I aimed for thirty miles, but only managed twenty-six by the time I tossed my pack down on Goat Flats and the sun hit the horizon. I knew I was short and felt a rising frustration as I thought back to the early morning. That’s where I lost time on an off-trail bushwhack turned three-hour adventure to cover four miles.
Goat Flats is a broad saddle along the divide. It’s a perfect perch for watching the sun transform the western horizon into a brilliant pink and orange haze. The last rays of sunlight slid up the nearby Pintler mountains until even their peaks were not high enough to catch the light. Mountains are always beautiful, but the setting sun casts a magical light.
If only I’d stuck to the ridge instead of dropping down to try to find a trail, maybe that would have saved an hour. Even better, I could have just stuck to the trail from the start, forgot all about the ridge, and saved two hours. I’d be a good six miles further, probably more.
That morning, back on the ridge, I pulled myself up a towering pile of rocks. I stood on top and gazed at the world falling away below me. The wind ripped past me, giant trees looked like miniatures in the valley below. The sun had just come up. Its angle left entire mountainsides in shadow and drew out the Pintler’s rugged beauty in the play of light and dark.
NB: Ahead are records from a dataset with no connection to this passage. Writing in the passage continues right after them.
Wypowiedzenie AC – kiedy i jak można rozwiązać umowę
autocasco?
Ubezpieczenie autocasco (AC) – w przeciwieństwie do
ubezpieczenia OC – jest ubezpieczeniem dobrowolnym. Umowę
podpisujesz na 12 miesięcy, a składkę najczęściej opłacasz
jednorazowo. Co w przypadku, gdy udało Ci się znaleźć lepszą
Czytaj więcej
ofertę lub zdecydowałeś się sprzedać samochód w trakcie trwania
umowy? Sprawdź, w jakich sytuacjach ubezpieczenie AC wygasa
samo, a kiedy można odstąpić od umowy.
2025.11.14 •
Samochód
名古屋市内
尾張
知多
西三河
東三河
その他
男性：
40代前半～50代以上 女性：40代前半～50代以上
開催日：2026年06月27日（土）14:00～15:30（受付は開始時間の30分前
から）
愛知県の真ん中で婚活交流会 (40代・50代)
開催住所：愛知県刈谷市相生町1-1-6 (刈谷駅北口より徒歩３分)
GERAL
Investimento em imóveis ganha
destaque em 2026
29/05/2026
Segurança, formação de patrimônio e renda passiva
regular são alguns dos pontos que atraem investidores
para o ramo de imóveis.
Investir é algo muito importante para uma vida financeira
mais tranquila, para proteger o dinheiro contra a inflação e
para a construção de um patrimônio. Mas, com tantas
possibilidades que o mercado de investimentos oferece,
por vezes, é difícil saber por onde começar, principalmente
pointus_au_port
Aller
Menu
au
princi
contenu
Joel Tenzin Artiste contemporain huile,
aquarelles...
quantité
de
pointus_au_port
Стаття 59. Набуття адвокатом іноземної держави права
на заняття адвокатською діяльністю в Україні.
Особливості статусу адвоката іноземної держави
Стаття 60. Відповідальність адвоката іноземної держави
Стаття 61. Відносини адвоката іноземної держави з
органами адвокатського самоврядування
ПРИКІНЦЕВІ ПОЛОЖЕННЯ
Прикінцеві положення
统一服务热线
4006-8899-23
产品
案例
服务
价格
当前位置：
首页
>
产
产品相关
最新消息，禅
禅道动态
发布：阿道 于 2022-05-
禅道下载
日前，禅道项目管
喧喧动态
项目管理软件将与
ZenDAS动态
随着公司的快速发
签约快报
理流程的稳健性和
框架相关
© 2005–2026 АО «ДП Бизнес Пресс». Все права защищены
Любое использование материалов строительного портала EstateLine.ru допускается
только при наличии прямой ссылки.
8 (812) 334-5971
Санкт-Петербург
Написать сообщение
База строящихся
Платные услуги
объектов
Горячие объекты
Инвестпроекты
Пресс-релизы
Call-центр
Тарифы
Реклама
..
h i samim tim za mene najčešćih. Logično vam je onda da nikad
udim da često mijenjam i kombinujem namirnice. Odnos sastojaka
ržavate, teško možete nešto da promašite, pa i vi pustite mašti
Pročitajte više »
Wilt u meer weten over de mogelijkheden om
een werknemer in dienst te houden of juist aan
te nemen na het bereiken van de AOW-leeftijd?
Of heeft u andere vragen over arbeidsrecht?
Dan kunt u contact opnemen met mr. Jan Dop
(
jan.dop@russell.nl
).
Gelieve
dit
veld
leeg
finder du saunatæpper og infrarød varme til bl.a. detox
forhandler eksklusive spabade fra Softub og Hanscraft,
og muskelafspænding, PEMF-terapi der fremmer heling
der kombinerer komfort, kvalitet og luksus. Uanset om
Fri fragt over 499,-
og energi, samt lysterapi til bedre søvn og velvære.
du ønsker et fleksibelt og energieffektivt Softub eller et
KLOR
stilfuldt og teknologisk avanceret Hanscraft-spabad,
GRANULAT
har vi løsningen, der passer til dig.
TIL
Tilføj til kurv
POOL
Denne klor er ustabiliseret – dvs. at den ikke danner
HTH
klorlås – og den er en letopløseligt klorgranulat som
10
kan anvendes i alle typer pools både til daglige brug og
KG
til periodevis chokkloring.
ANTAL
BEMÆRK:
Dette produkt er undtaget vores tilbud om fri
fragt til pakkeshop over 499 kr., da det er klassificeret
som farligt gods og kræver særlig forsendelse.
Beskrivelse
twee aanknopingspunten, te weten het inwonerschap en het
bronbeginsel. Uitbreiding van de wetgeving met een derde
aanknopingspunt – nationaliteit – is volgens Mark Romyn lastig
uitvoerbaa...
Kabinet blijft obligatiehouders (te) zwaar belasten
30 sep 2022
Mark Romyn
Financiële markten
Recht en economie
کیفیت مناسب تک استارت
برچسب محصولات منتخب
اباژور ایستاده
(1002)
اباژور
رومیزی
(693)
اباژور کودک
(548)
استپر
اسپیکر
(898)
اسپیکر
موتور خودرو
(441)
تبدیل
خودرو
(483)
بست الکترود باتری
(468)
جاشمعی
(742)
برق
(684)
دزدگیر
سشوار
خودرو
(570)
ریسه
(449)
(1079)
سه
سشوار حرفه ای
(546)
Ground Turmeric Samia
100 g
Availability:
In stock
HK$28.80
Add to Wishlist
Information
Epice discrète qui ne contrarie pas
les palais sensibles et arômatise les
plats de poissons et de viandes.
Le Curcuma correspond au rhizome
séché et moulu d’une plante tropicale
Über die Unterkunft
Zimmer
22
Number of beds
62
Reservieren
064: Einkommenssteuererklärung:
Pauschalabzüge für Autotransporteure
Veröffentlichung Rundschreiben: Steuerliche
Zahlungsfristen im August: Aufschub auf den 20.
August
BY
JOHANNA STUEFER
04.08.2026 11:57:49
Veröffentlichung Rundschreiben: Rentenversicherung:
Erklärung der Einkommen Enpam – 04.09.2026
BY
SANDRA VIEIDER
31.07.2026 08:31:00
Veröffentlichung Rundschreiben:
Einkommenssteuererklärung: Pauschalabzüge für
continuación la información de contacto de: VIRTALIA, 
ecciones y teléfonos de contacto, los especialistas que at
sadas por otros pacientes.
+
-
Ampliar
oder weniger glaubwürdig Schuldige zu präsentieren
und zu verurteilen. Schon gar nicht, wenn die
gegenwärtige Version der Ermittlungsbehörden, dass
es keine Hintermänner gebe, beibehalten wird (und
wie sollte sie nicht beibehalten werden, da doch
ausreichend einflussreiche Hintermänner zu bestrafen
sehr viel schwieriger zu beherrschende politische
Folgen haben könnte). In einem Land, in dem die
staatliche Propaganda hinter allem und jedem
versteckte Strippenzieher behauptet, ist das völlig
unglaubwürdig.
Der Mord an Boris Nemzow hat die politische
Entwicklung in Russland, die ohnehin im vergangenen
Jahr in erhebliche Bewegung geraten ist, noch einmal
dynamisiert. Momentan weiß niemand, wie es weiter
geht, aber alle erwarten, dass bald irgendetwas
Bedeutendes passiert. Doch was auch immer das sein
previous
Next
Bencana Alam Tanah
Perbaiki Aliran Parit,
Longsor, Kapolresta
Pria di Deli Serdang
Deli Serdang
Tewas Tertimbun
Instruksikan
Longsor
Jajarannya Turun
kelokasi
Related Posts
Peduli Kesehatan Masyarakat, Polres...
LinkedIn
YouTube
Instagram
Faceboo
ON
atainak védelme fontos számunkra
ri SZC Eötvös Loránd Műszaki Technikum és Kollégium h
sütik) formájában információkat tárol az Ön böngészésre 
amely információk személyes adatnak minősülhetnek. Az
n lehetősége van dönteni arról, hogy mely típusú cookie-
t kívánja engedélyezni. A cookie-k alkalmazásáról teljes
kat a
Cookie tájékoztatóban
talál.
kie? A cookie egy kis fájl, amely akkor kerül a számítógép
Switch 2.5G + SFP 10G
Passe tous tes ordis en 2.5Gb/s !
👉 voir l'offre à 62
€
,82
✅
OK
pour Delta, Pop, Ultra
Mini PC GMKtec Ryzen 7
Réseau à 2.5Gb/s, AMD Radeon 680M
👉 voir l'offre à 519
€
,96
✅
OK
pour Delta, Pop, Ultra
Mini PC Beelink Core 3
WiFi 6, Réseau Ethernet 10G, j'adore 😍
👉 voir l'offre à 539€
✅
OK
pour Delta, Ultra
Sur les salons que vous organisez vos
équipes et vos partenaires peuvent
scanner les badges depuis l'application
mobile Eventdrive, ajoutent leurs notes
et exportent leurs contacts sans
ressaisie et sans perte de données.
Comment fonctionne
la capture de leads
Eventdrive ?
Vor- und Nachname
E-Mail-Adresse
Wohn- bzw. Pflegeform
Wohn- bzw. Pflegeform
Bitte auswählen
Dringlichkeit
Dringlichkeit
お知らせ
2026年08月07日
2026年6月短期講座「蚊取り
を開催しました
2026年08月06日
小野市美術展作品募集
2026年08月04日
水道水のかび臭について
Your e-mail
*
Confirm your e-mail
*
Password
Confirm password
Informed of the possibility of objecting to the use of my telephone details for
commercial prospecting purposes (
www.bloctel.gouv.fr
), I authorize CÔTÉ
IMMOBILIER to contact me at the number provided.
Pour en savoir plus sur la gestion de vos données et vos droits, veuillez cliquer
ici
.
Three hours is a long time. Nine, maybe ten miles on a good trail, but at the end of the day, as the frustration began to rise inside me, I caught it with a simple thought, “Would I trade that moment on the ridge, that brief beautiful piece of life, for a few more miles? Would I trade this sunset?”
Looking back or looking forward, there’s no point to it. All you really need to do is look.